First, use gamma-matrices identities, $$ \gamma_{\mu}\gamma^{\alpha}\gamma^{\mu} = (2 - d)\gamma^{\alpha} ,\quad [\gamma_{\mu}, \gamma_{\nu}]_{+} = 2g_{\mu \nu}, \quad g_{\mu}^{\mu} = d $$ and do simple that you've claimed: you'll get (here I've denoted $\epsilon = 1 - \eta$, where $\eta $ is gauge parameter) $$ -M^{4 - d}q_{e}^{2} \int \frac{d^{d}k}{(2 \pi )^{d}} \frac{(2 - d)(p\!\!\!/ - k\!\!\!/ ) + dm }{(k^{2} + i\varepsilon )((p - k)^{2} - m^{2} + i\varepsilon )} + $$ $$ + \epsilon M^{4 - d}q_{e}^{2} \int \frac{d^{d}k}{(2 \pi )^{d}}\left( \frac{k\!\!\!/ (p^{2} - m^{2}) - (p\!\!\!/ - m )k^{2}}{(k^{2} + i\varepsilon )^{2}((p - k)^{2} - m^{2} + i\varepsilon )} - \frac{k\!\!\!/}{(k^{2} + i\varepsilon )^{2}}\right) . $$ The last summand vanishes as antisymmetric function of $k$ integtated over symmetrical limits. As you can see, gauge terms don't contribute to mass, $\delta m_{\epsilon} = 0$, because mass correction is calculated on mass shell $p\!\!\!/ = m, p^{2} = m^{2}$.

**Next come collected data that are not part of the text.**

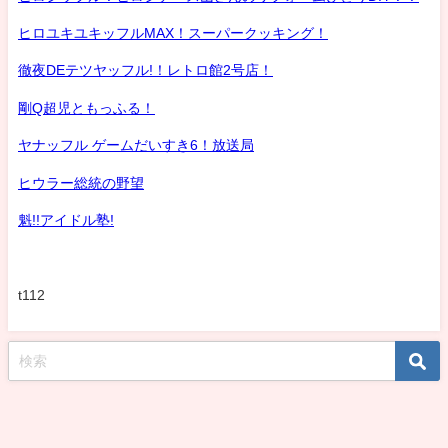
ヒロユキユキッフルMAX！スーパークッキング！
徹夜DEテツヤッフル!！レトロ館2号店！
剛Q超児ともっふる！
ヤナッフル ゲームだいすき6！放送局
ヒウラー総統の野望
魁!!アイドル塾!
t112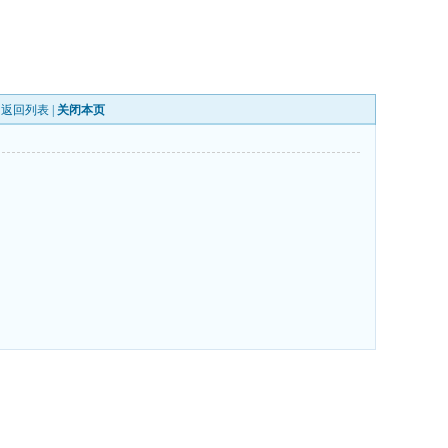
|
返回列表
|
关闭本页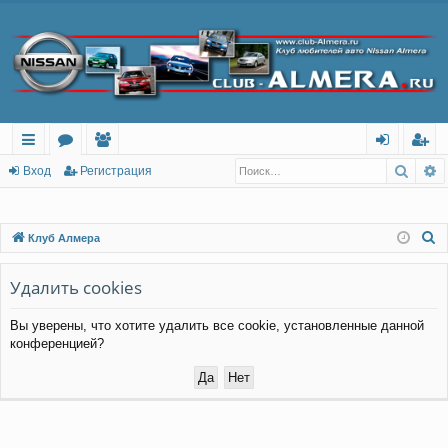
Поис
Р
с
о
ол
хо
ег
Вход
Регистрация
ы
ру
ьз
д
ис
лк
м
ов
тр
П
Клуб Алмера
о
и
ы
ат
ац
и
Удалить cookies
ел
ия
с
и
Вы уверены, что хотите удалить все cookie, установленные данной
к
конференцией?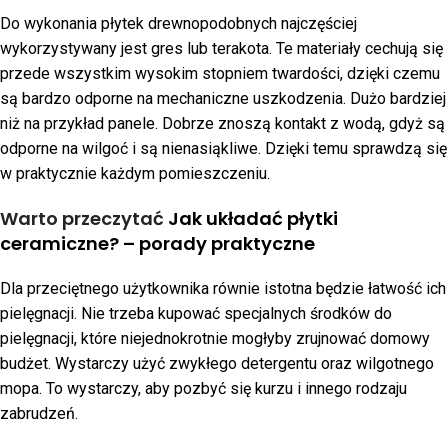
Do wykonania płytek drewnopodobnych najczęściej
wykorzystywany jest gres lub terakota. Te materiały cechują się
przede wszystkim wysokim stopniem twardości, dzięki czemu
są bardzo odporne na mechaniczne uszkodzenia. Dużo bardziej
niż na przykład panele. Dobrze znoszą kontakt z wodą, gdyż są
odporne na wilgoć i są nienasiąkliwe. Dzięki temu sprawdzą się
w praktycznie każdym pomieszczeniu.
Warto przeczytać
Jak układać płytki
ceramiczne? – porady praktyczne
Dla przeciętnego użytkownika równie istotna będzie łatwość ich
pielęgnacji. Nie trzeba kupować specjalnych środków do
pielęgnacji, które niejednokrotnie mogłyby zrujnować domowy
budżet. Wystarczy użyć zwykłego detergentu oraz wilgotnego
mopa. To wystarczy, aby pozbyć się kurzu i innego rodzaju
zabrudzeń.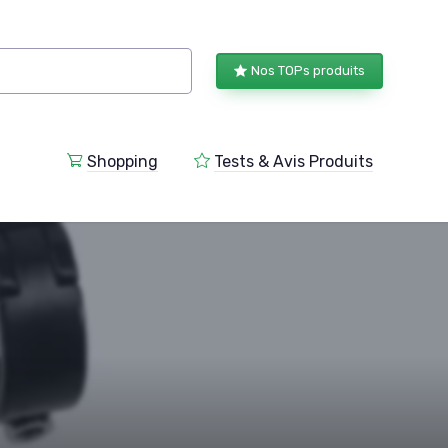
Nos TOPs produits
Shopping
Tests & Avis Produits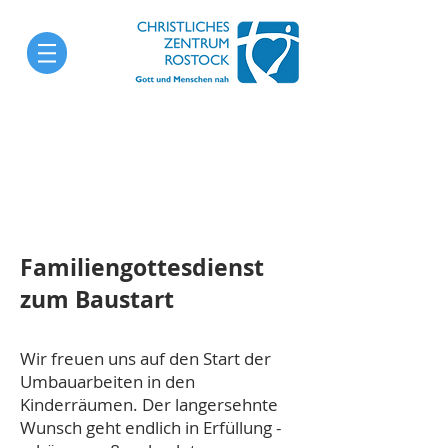
Familiengottesdienst
zum Baustart
Wir freuen uns auf den Start der
Umbauarbeiten in den
Kinderräumen. Der langersehnte
Wunsch geht endlich in Erfüllung -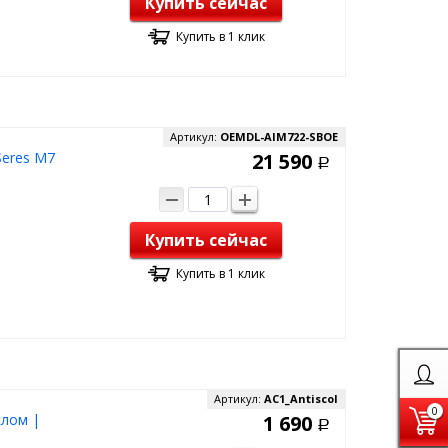
Купить сейчас
Купить в 1 клик
Артикул:
OEMDL-AIM722-SBOE
Seres M7
21 590
Р
Купить сейчас
Купить в 1 клик
Артикул:
AC1_Antiscol
0
клом |
1 690
Р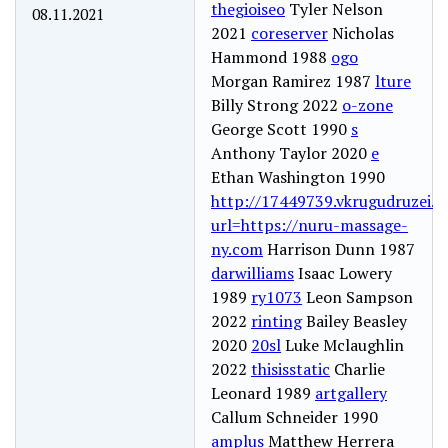
thegioiseo
Tyler Nelson
08.11.2021
2021
coreserver
Nicholas
Hammond 1988
ogo
Morgan Ramirez 1987
lture
Billy Strong 2022
o-zone
George Scott 1990
s
Anthony Taylor 2020
e
Ethan Washington 1990
http://17449739.vkrugudruzei.ru
url=https://nuru-massage-
ny.com
Harrison Dunn 1987
darwilliams
Isaac Lowery
1989
ry1073
Leon Sampson
2022
rinting
Bailey Beasley
2020
20sl
Luke Mclaughlin
2022
thisisstatic
Charlie
Leonard 1989
artgallery
Callum Schneider 1990
amplus
Matthew Herrera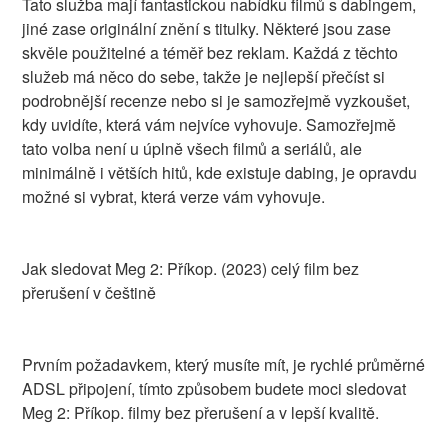
Tato služba mají fantastickou nabídku filmů s dabingem,
jiné zase originální znění s titulky. Některé jsou zase
skvěle použitelné a téměř bez reklam. Každá z těchto
služeb má něco do sebe, takže je nejlepší přečíst si
podrobnější recenze nebo si je samozřejmě vyzkoušet,
kdy uvidíte, která vám nejvíce vyhovuje. Samozřejmě
tato volba není u úplně všech filmů a seriálů, ale
minimálně i větších hitů, kde existuje dabing, je opravdu
možné si vybrat, která verze vám vyhovuje.
Jak sledovat Meg 2: Příkop. (2023) celý film bez
přerušení v češtině
Prvním požadavkem, který musíte mít, je rychlé průměrné
ADSL připojení, tímto způsobem budete moci sledovat
Meg 2: Příkop. filmy bez přerušení a v lepší kvalitě.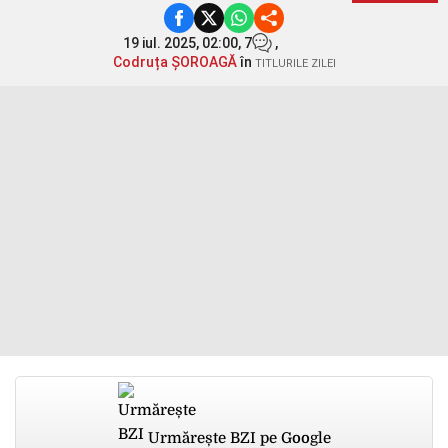
19 iul. 2025, 02:00,
7
,
Codruța ȘOROAGĂ
în
TITLURILE ZILEI
Urmărește BZI pe Google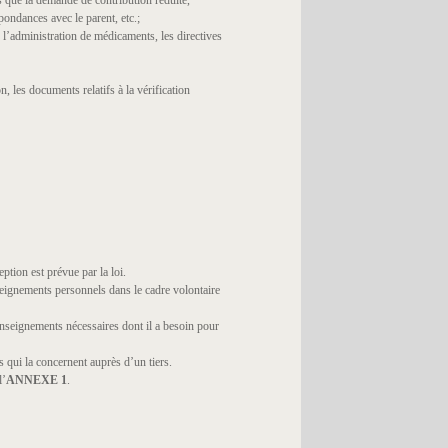
ls que la demande de contribution réduite,
spondances avec le parent, etc.;
 l’administration de médicaments, les directives
 les documents relatifs à la vérification
tion est prévue par la loi.
seignements personnels dans le cadre volontaire
renseignements nécessaires dont il a besoin pour
qui la concernent auprès d’un tiers.
l’
ANNEXE 1
.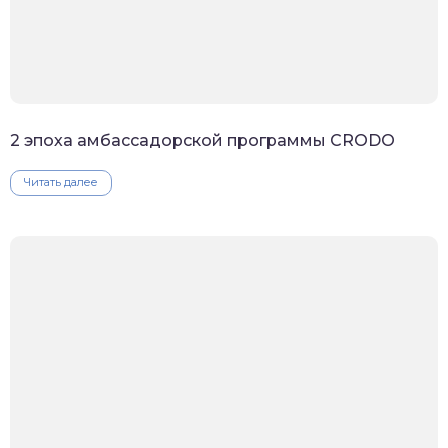
2 эпоха амбассадорской программы CRODO
Читать далее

As for the next step you need to introduce Feynman parameters: $$ \frac{1}{(k^{2} + i\varepsilon )^{n}((p-k)^{2} - m^{2} + i\varepsilon )} = $$ $$ =n\int \limits_{0}^{1}\frac{x^{n - 1}dx}{((k - p(1 - x))^{2} -(m^{2}(1 - x) - p^{2}x(1 - x)) + i\varepsilon)^{n + 1}}. $$ After that you need to making a shift $k \to k + p(1 - x)$. Finally, after neglecting linear in k terms, your pre-result should look like $$ -M^{4 - d}q_{e}^{2}\frac{\Gamma \left(2 - \frac{d}{2}\right)}{(4 \pi )^{\frac{d}{2}}} (2 - d)p\!\!\!/\int \limits_{0}^{1}\frac{xdx}{(m^{2}(1 - x) - p^{2}x(1 - x))^{2 - \frac{d}{2}}} $$ $$ -M^{4 - d}q_{e}^{2}dm\int \limits_{0}^{1}\frac{dx}{(m^{2}(1 - x) - p^{2}x(1 - x))^{2 - \frac{d}{2}}} + $$ $$ M^{4 - d}q_{e}^{2}\epsilon (p^{2} - m^{2})\frac{\Gamma \left( 3 - \frac{d}{2} \right)}{(4 \pi )^{\frac{d}{2} }} \int \limits_{0}^{1}\frac{x(1 - x)dx}{(m^{2}(1 - x) - p^{2}x(1 - x))^{3 - \frac{d}{2}}}- $$ $$ - M^{4 - d}q_{e}^{2}\epsilon(p\!\!\!/ - m)\frac{\Gamma \left(2 - \frac{d}{2}\right)}{(4 \pi )^{\frac{d}{2}}} \int \limits_{0}^{1}\frac{dx}{((m^{2}(1 - x) - p^{2}x(1 - x))^{2 - \frac{d}{2}}}. $$ In the third summand you can set $d = 4$, while in the other you may use identity (don't forget to make denominator dimensionless by using $M$) $$ \frac{\Gamma \left( 2 - \frac{d}{2} \right)}{(2 \pi )^{d}}\frac{1}{X^{2 - \frac{d}{2}}} \approx \frac{1}{(4 \pi )^{\frac{d}{2}}}\left( \frac{1}{4 - d} - C + ln(4 \pi ) - ln(X)\right), $$ where $C$ is Euler constant. The result of these manipulations are finite integrals parametrized by $4 - d = \gamma$ and $\mu$.

Answer 2

So in your calculation, you have set $\epsilon$ to be zero. Since the result should be independent of the gauge you choose, why not calculate under $\epsilon=0$, which is equivalent to take the propagator as $-\frac{g^{\mu\nu}}{k^{2}}$? If you still want to calculate with a brute force, I think the problem may arise from the Feynman parameterization, where there should be three factors in the denominator and you ignore $k^{2}$ in the propagator also contributes one factor. So the Feynman tricks should deal with $\frac{1}{ABC}$, then you are allowed to take the shift. In fact, electron-self energy calculation in many textbooks is done with $\epsilon=0$.